Taking a step back, Micjo was decided in 2012 and it discussed the correct taxable base for other tobacco products (“OTP”) tax in Florida. The case ruled that the OTP tax should only apply to the charges for the tobacco itself and does not apply to federal excise tax charges or shipping for a distributor to obtain the tobacco. Put another way if an invoice has charges for $100 for tobacco, $50 for federal excise tax, and $25 for shipping, then the tax should only apply to the $100, rather than the $150, or $175. Being that the tax rate is 85%, this distinction resulted in large tax refunds if the distributor was paying tax on the full invoice amount.

In Oregon, Global Distributor & Wholesales, Inc. v. Oregon Dep’t of Revenue was brought to my attention. In this case, Global, a distributor, purchased hookah tobacco to which Oregon tobacco tax applied. Global received the tobacco in foil bags and then inserted it into tin canisters, applied a label to it, and sold the product to smoke shops and hookah lounges throughout Oregon. Apparently Global claimed that it bought the tobacco itself for about $3.00 and the packaging and labeling supplies ran the taxpayer about $5.50 in cost. It would then sell the final product to customers for $14-$15, who would then sell it to customers for about $20.

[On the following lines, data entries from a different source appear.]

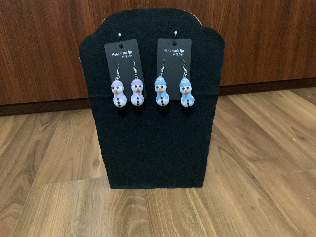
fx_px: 265
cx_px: 158
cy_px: 118
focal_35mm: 29
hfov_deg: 61.7
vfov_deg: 48.2
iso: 500
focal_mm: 3
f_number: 1.8
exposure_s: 1/20
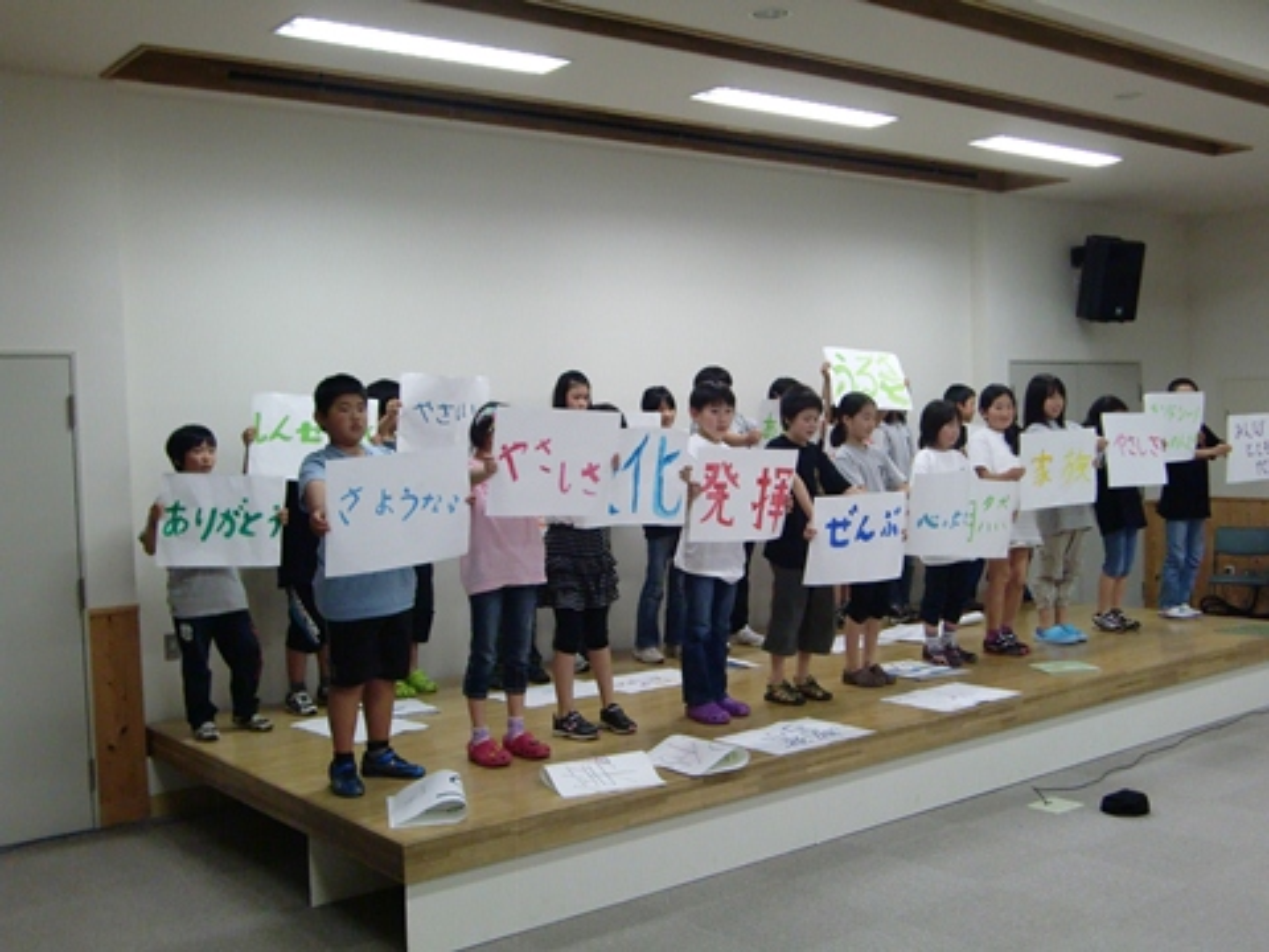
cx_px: 634
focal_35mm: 39
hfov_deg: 47.9
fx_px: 1430
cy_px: 476
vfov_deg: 36.8
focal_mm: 6.9
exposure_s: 1/125
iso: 400
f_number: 3
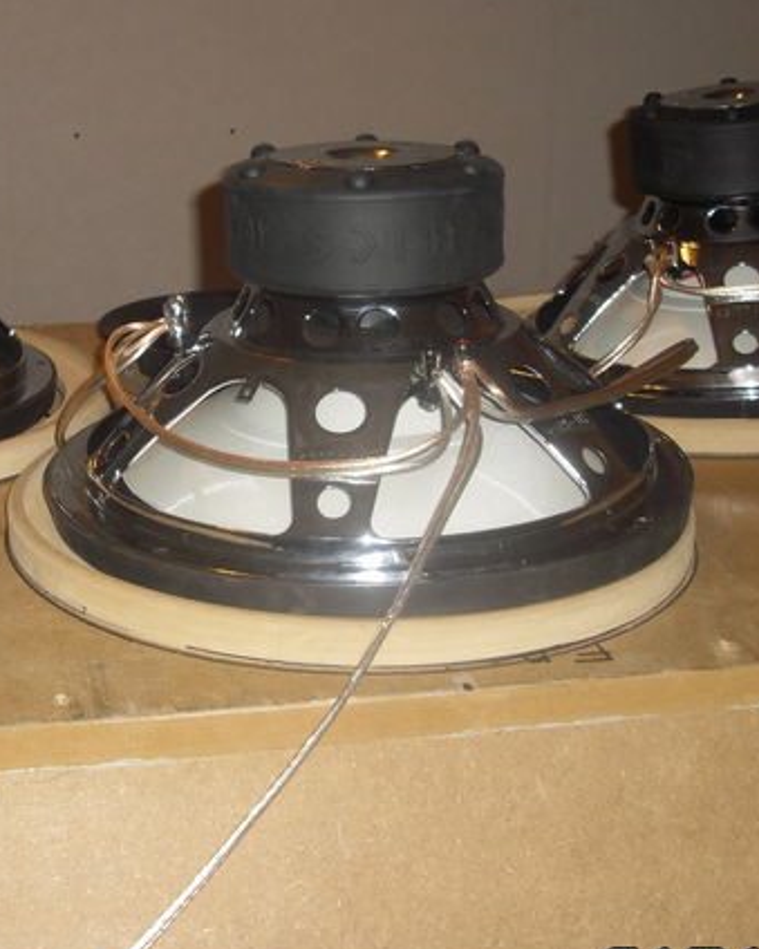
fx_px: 1573
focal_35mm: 56
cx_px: 266
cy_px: 445
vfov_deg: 33.6
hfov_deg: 27.0
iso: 100
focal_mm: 6.2
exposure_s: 1/60
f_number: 2.8
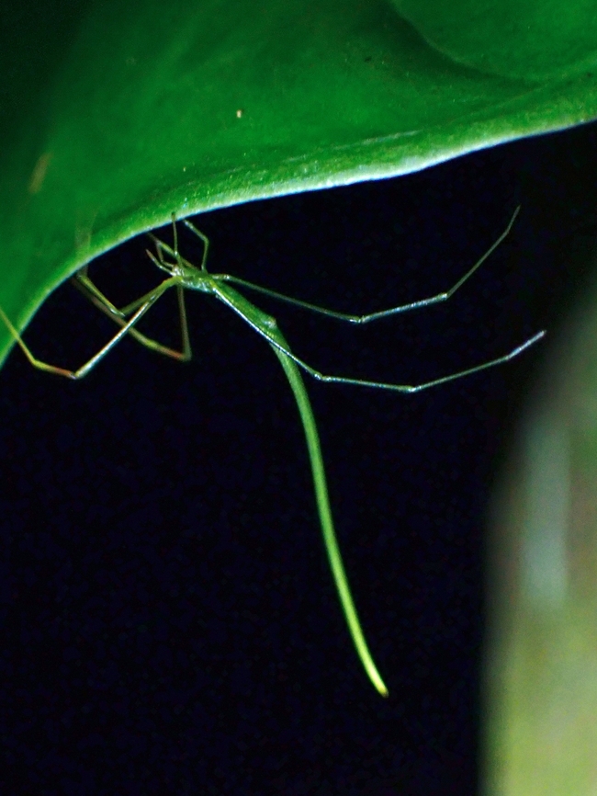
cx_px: 298
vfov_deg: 19.6
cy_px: 398
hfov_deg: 14.8
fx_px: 2298
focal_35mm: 100
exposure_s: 1/100
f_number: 14
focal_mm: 18
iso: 800
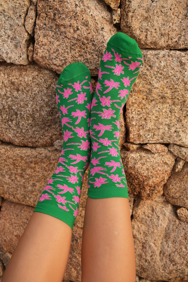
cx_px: 94
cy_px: 141
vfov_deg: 41.9
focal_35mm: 47
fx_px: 368
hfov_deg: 28.7
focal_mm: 47
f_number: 5.6
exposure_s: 1/50
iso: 160
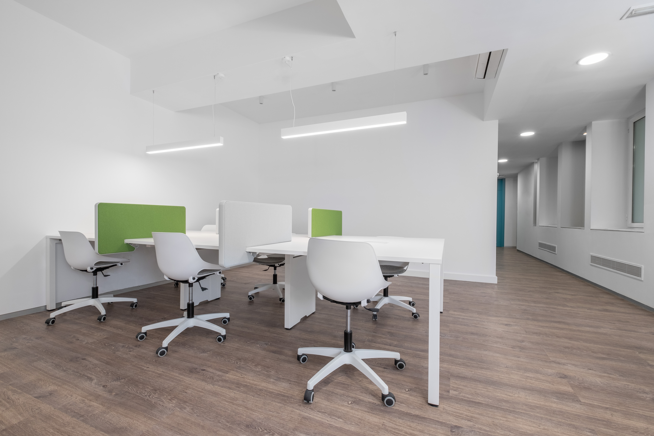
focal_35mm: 15
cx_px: 327
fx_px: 272
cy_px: 218
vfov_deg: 77.3
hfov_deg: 100.4
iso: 200
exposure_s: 1/10
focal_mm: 10
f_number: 8
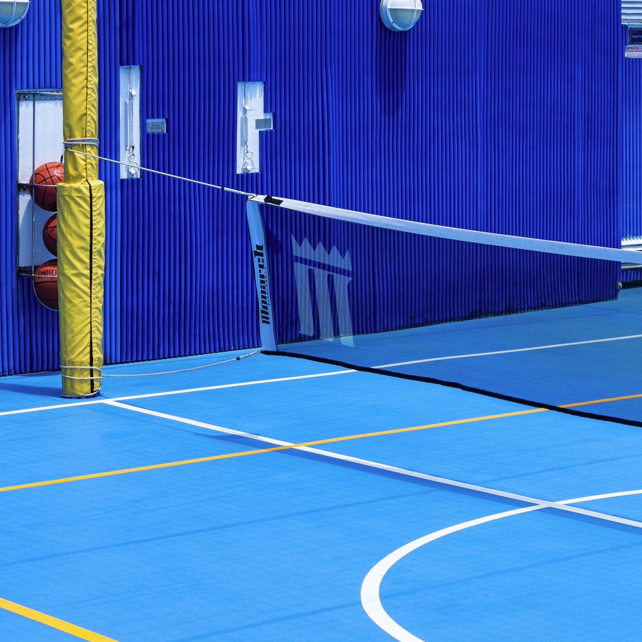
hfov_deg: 15.7
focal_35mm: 107
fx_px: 2245
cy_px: 322
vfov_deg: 16.3
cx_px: 750
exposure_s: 1/20
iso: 100
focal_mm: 62.4
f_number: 18
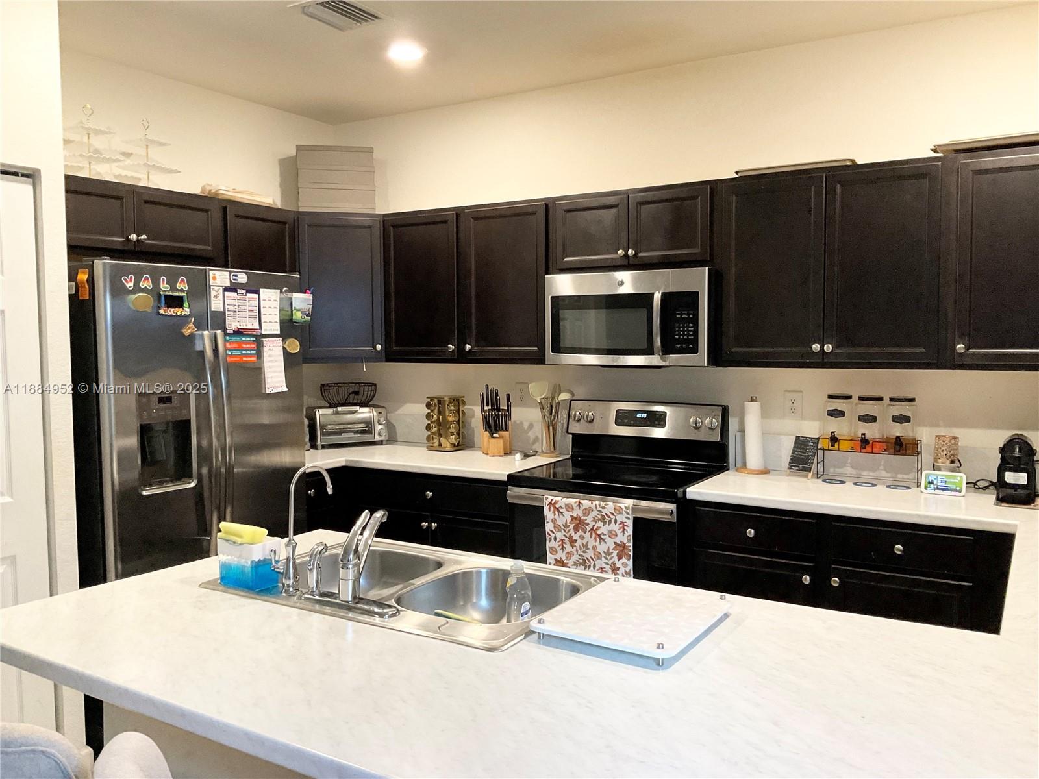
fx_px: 870
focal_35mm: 29
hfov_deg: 61.7
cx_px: 520
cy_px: 390
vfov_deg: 48.2
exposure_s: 1/60
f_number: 1.8
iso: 200
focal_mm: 3
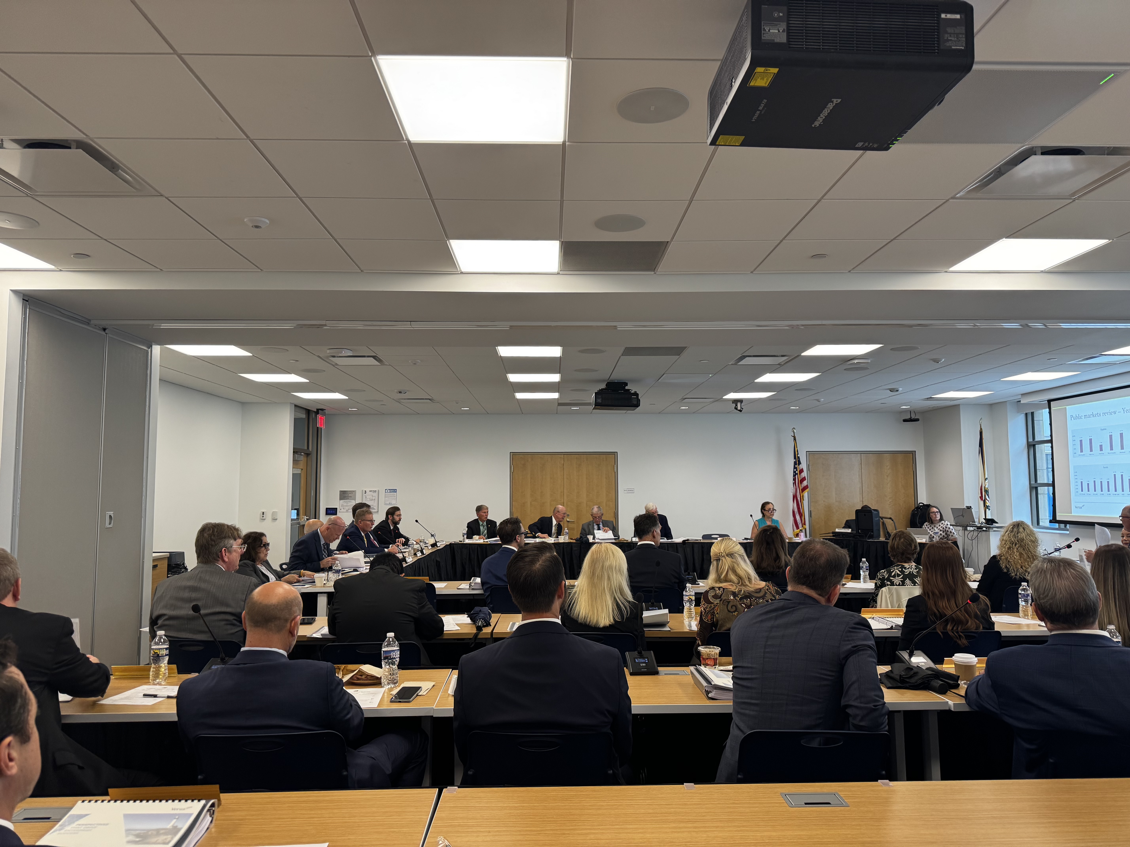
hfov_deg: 71.6
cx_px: 565
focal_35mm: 24
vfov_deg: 56.8
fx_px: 783
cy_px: 424
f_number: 1.78
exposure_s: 1/90
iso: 160
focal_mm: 6.76
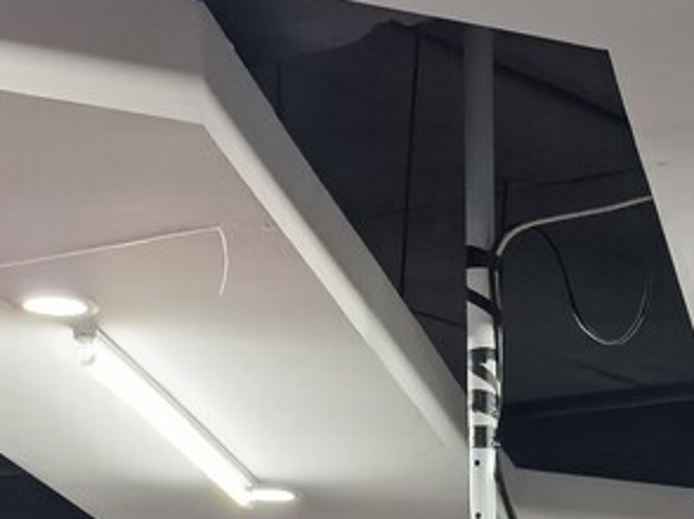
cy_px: 1540
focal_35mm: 157
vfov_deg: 8.1
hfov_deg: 12.5
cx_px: 541
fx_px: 3145
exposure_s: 1/100
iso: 500
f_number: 1.4
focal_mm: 6.98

In addition, Global also entered into an exclusivity agreement with its suppliers. Under the exclusivity agreement, in exchange for a fee, Global was the only distributor that sold a particular product in Oregon. Although the agreement was oral, Global testified that it purchased the exclusivity agreement for a flat fee of $3,000. In addition, it was also charged a fee based on the number of units that totaled about $3,800 for the period at issue.

With those facts in mind, Global took the position that Oregon’s tobacco tax applied only to the cost of the tobacco itself and not to the exclusivity or packaging charges. Of course, as state agencies tend to do, Oregon’s taxing agency believed that its tax applied to the total invoice which included the charges for packaging as well as the exclusivity fees.